Alla «Italo Calvino» di Galliate, provincia di Novara, la preside ha trovato una soluzione da rigattiere: per trovare fondi per la sua scuola ha venduto i vecchi banchi, quelli dei nonni con i calamai e tutto l’arredamento inizio Novecento che ha trovato in cantina.
A Monza, l’elementare Buonarroti ha chiesto fondi alle aziende locali per finanziare i laboratori teatrali in cambio di pubblicità online e nella bacheca della scuola. È andata meglio al Mamiani: la preside ha fatto un appello pubblico e sono arrivate, da una nota marca di computer, cinquanta postazioni informatiche complete per i ragazzi dello storico liceo classico romano rimasto senza pc proprio alla vigilia dell’annunciata rivoluzione digitale nella scuola italiana.
Tre esempi che sicuramente piacerebbero al ministro dell’Istruzione Maria Chiara Carrozza che ha annunciato l’intenzione di promuovere il fund raising nelle scuole pubbliche in crisi di finanziamento statale, puntando anche ad ottenere l’ok dal ministero dell’Economia per defiscalizzare del tutto le donazioni alle scuole (ora è al 19 per cento). Un modello all’americana, come ha spiegato lei stessa in queste settimane: l’idea del ministro è che, non solo le aziende, ma gli ex allievi, chi ha avuto successo grazie anche ai propri studi, si volti indietro a dare un contributo perché anche le nuove generazioni possano avere le sue stesse opportunità.
«A me pare più un modo per eludere il problema vero delle risorse della scuola che non ci sono, non credo che la scuola possa nè debba trasformarsi in un mercato», mette subito le mani avanti Mimmo Pantaleo della Cgil scuola: «Altro sono singoli casi virtuosi di collaborazione che già ci sono».

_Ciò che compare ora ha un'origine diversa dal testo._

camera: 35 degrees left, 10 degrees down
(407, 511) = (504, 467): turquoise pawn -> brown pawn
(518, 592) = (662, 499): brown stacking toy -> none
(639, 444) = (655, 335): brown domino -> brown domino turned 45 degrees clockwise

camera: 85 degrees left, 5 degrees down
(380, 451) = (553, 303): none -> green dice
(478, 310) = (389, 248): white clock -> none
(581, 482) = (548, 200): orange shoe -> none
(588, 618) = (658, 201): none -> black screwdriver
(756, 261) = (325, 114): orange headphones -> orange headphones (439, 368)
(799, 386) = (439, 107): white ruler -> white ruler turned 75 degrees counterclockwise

Il tema dei privati nella scuola pubblica non è nuovo, e se ne è molto discusso in questi ultimi anni, fino ad arrivare nel 2012 al ddl Aprea che addirittura prevedeva l’ingresso di soggetti esterni alla scuola nel consiglio di istituto. E se ne parla ad ogni inizio di anno scolastico quando le scuole chiedono i contributi ai genitori. Secondo uno studio di «Tuttoscuola», di qualche anno fa, ammontano a circa cinquecento milioni, mentre secondo una rilevazione della Flc Cgil di quest’anno siamo intorno ai 335 milioni all’anno: «Va benissimo incentivare il contributo della comunità, migliorare il regime fiscale delle donazioni purché sia aggiuntivo rispetto all’impegno dello Stato», spiega Giovanni Vinciguerra di «Tuttoscuola». Secondo i dati di Eurostat l’Italia investe solo il 4,4 per cento del Pil per l’istruzione mentre la media europea è del 5,2. «E si vede: lo Stato nei Paesi più evoluti spende molti più soldi per le scuole — insiste l’ex ministro dell’Istruzione Luigi Berlinguer —. Va bene chiedere aiuto anche ai privati purché la gestione sia controllata».

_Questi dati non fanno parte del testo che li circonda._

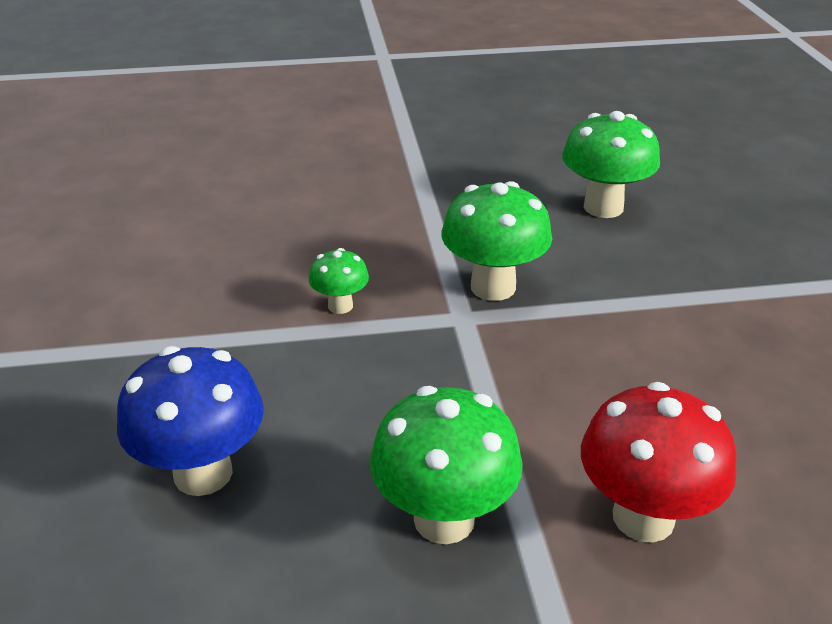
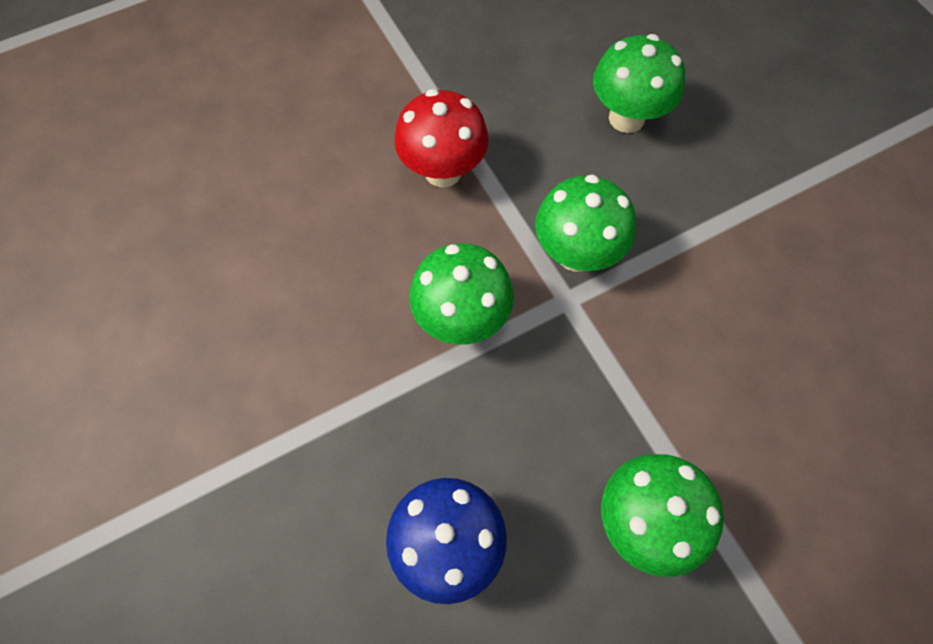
camera: 20 degrees left, 30 degrees up
(340, 306) = (461, 319): green mushroom -> green mushroom, size x1.85
(643, 517) = (775, 467): red mushroom -> red mushroom (443, 171)

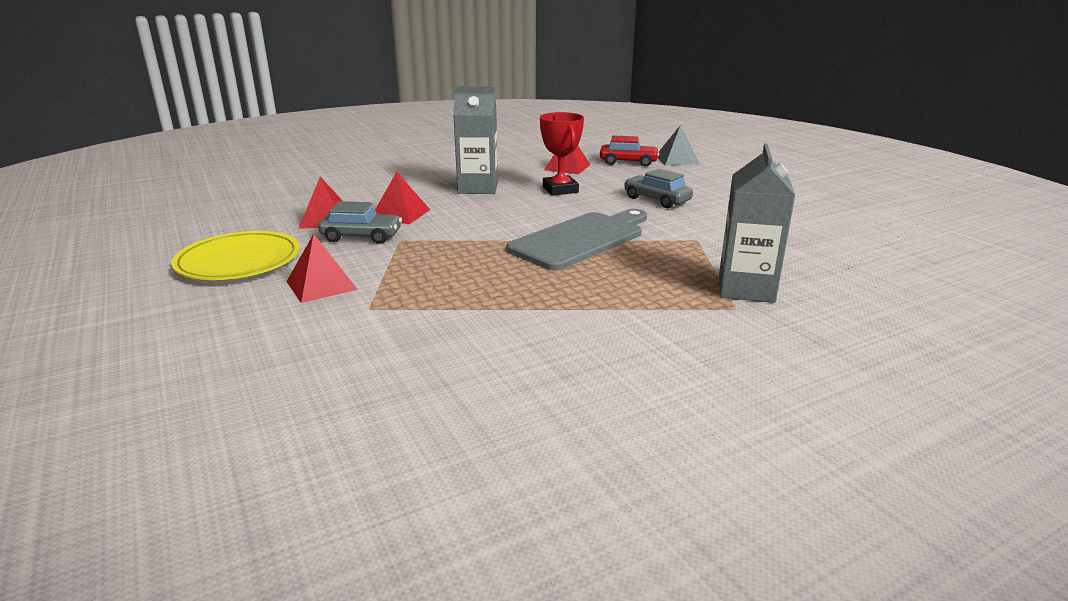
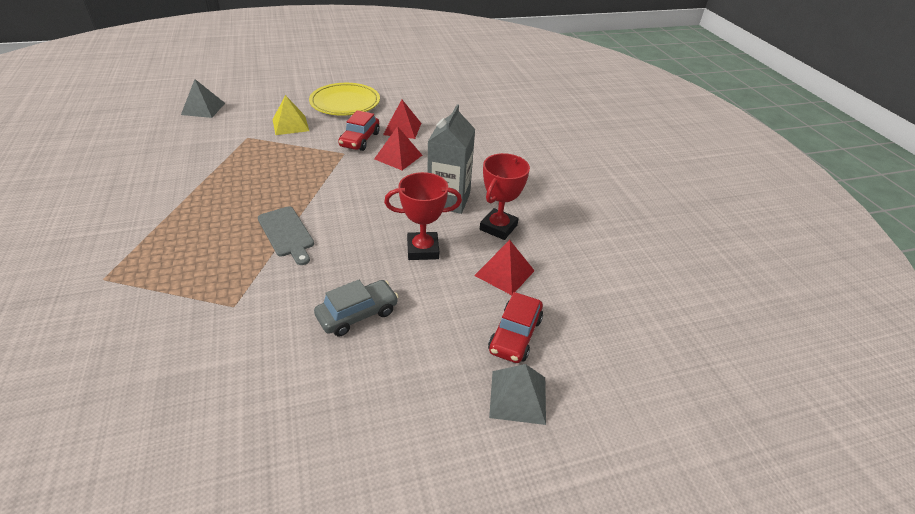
camera: 100 degrees right, 15 degrees up
(252, 379) = (203, 108): none -> grey pyramid
(321, 285) = (290, 125): red pyramid -> yellow pyramid
(361, 236) = (360, 140): grey car -> red car
(510, 171) = (498, 227): none -> red trophy
(581, 239) = (287, 233): grey cutting board -> grey cutting board, size x0.60
(746, 289) = (121, 297): grey carton -> none

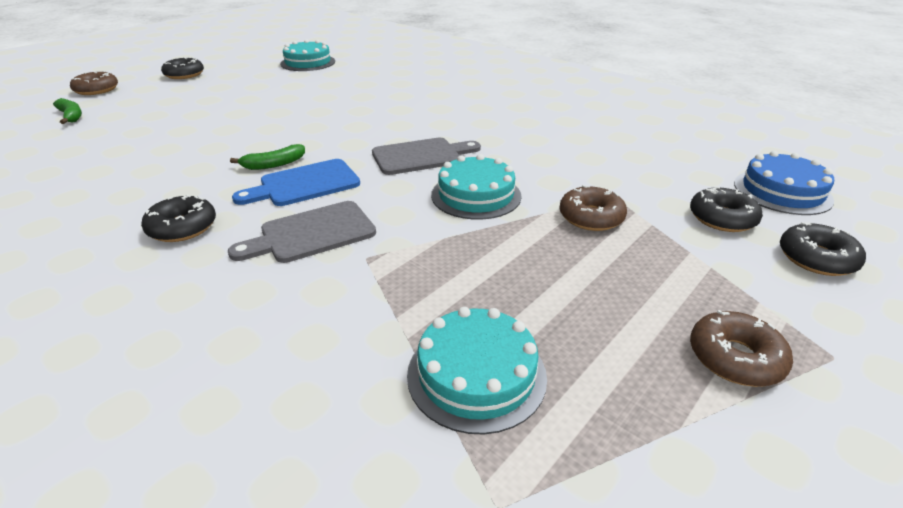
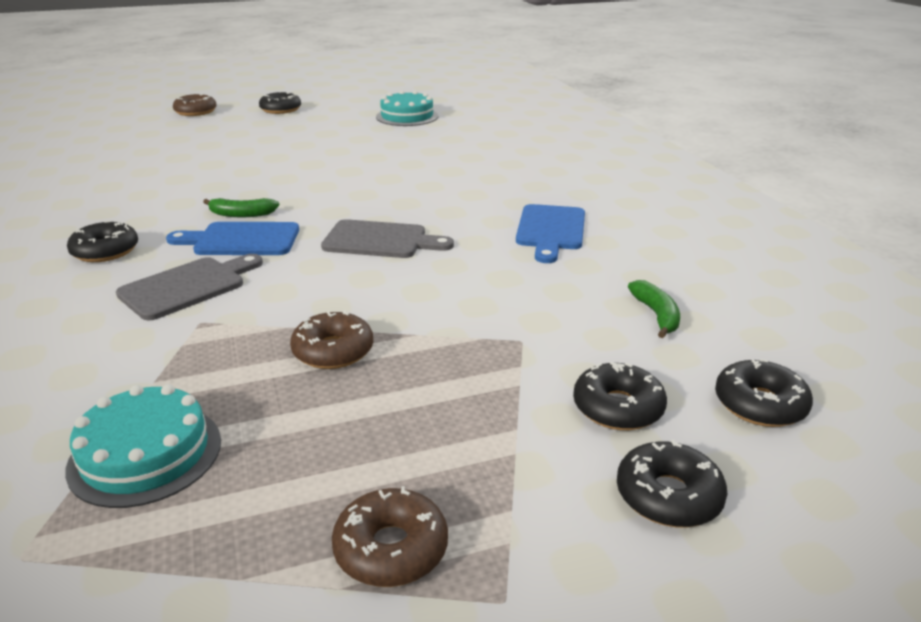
camera: 30 degrees right, 5 degrees down
(71, 116) = (149, 133): green banana -> green banana (656, 315)
(312, 233) = (188, 286): grey cutting board -> grey cutting board turned 135 degrees clockwise
(476, 195) = (376, 295): turquoise cake -> none
(527, 121) = (550, 230): none -> blue cutting board
(591, 217) = (461, 355): brown donut -> brown donut (333, 351)
(782, 191) = (760, 404): blue cake -> black donut

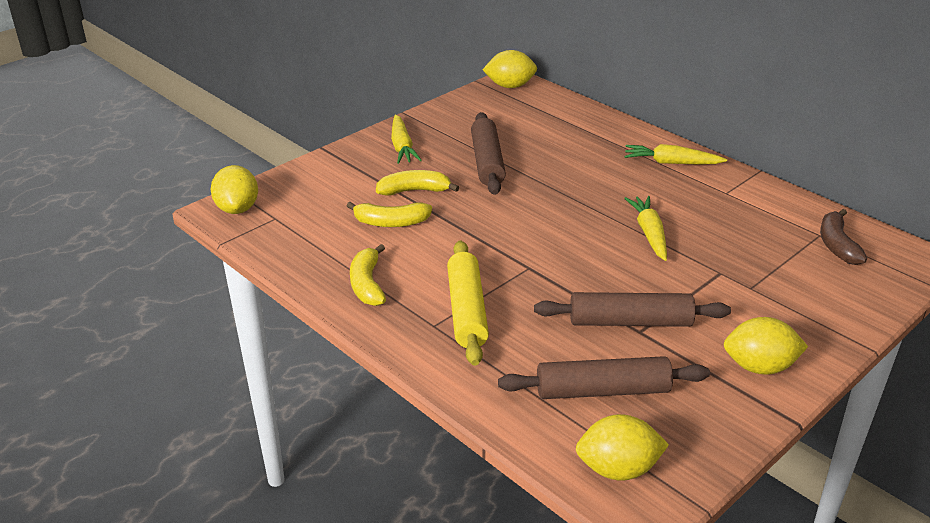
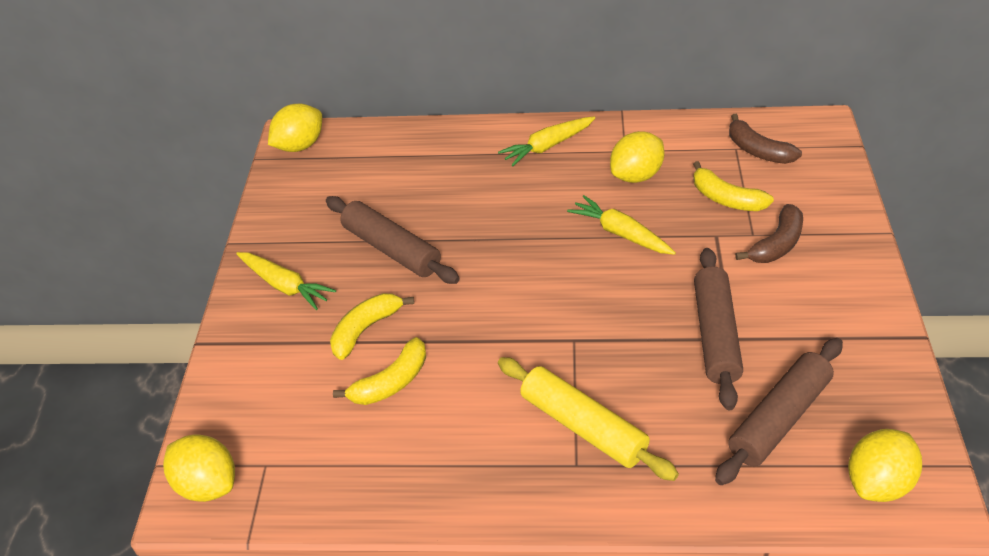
camera: 40 degrees left, 10 degrees up
(367, 284) = (461, 469): yellow banana -> yellow banana (726, 199)
(630, 322) = (716, 335): brown rolling pin -> brown rolling pin turned 45 degrees counterclockwise
(759, 367) = (846, 306): yellow lemon -> yellow lemon (636, 175)
(761, 303) = (777, 244): none -> brown banana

Un’idea che in molti hanno già sposato per necessità o convinzione, anche se nel decreto Carrozza sono stati stanziati fondi per wi-fi e scuole dopo anni di tagli. Uno studio sul territorio lodigiano dell’anno scorso, confrontando i dati del Miur sui fondi delle scuole superiori, dimostra che, in epoca in cui servono lavagne multimediali e ebook, non ci sia istituto che non ricorra ai fondi privati. Il Liceo Gandini addirittura ha in bilancio il 60 per cento di soldi che arrivano dai privati e solo il 18 da finanziamenti statali, l’Itis Cesaris di Casalpusterlengo ha il bilancio diviso a metà tra soldi privati e fondi pubblici, che spesso non raggiungono che poche migliaia di euro per ogni istituto.